═════ Material provided
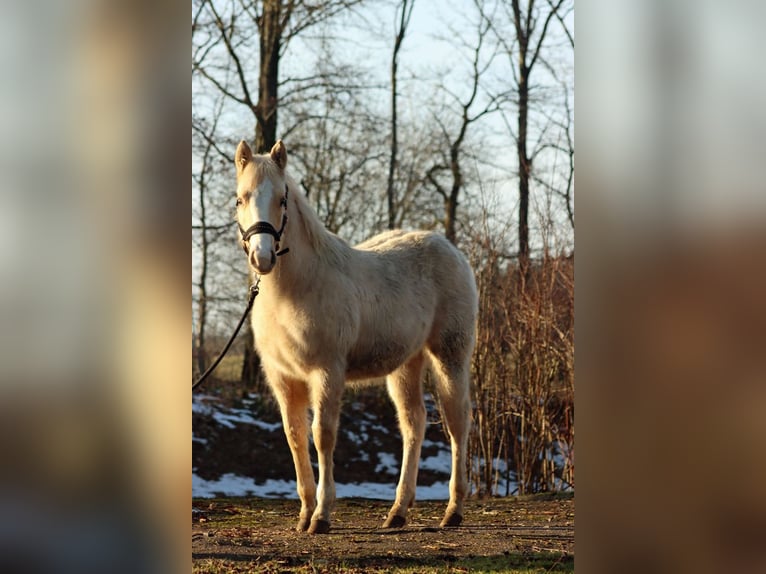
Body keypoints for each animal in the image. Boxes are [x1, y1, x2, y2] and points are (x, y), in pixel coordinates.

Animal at [234, 140, 476, 536]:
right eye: (241, 198)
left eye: (282, 199)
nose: (262, 257)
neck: (296, 290)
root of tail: (449, 247)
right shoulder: (283, 378)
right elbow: (295, 436)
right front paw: (304, 513)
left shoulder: (327, 372)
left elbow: (322, 435)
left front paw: (322, 516)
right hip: (406, 365)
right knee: (414, 423)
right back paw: (398, 512)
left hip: (449, 356)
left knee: (457, 423)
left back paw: (453, 510)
══════════
About this task
Of the entries above, transcribe exactly those lines that fall between the line containing "right eye: (241, 198)" and the line containing "left hip: (449, 356)", together with those two lines.

Written response
right eye: (241, 198)
left eye: (282, 199)
nose: (262, 257)
neck: (296, 290)
root of tail: (449, 247)
right shoulder: (283, 378)
right elbow: (295, 436)
right front paw: (304, 513)
left shoulder: (327, 372)
left elbow: (322, 435)
left front paw: (322, 516)
right hip: (406, 365)
right knee: (414, 423)
right back paw: (398, 512)
left hip: (449, 356)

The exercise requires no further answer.